### Records provided
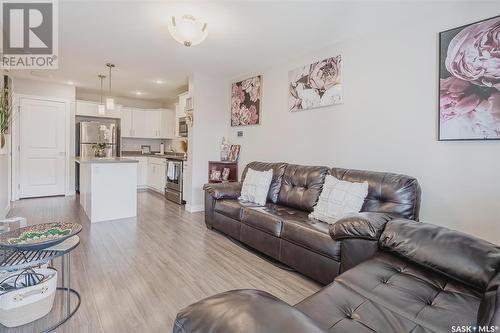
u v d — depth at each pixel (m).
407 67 2.41
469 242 1.35
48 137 5.32
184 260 2.54
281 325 0.61
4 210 3.66
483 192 2.00
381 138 2.61
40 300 1.60
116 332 1.53
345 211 2.25
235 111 4.53
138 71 4.27
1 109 3.28
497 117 1.90
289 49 3.21
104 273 2.23
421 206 2.33
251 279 2.21
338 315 1.05
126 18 2.51
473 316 1.03
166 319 1.66
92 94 6.23
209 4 2.24
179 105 5.88
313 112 3.27
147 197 5.71
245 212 2.84
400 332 0.96
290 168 3.21
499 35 1.89
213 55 3.46
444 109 2.16
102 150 5.87
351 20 2.46
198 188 4.49
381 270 1.41
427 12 2.26
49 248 1.68
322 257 2.04
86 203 4.09
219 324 0.62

### Activity
Return the listing above verbatim and exclude every picture.

### Written answer
u v d — depth at each pixel (m).
407 67 2.41
469 242 1.35
48 137 5.32
184 260 2.54
281 325 0.61
4 210 3.66
483 192 2.00
381 138 2.61
40 300 1.60
116 332 1.53
345 211 2.25
235 111 4.53
138 71 4.27
1 109 3.28
497 117 1.90
289 49 3.21
104 273 2.23
421 206 2.33
251 279 2.21
338 315 1.05
126 18 2.51
473 316 1.03
166 319 1.66
92 94 6.23
209 4 2.24
179 105 5.88
313 112 3.27
147 197 5.71
245 212 2.84
400 332 0.96
290 168 3.21
499 35 1.89
213 55 3.46
444 109 2.16
102 150 5.87
351 20 2.46
198 188 4.49
381 270 1.41
427 12 2.26
49 248 1.68
322 257 2.04
86 203 4.09
219 324 0.62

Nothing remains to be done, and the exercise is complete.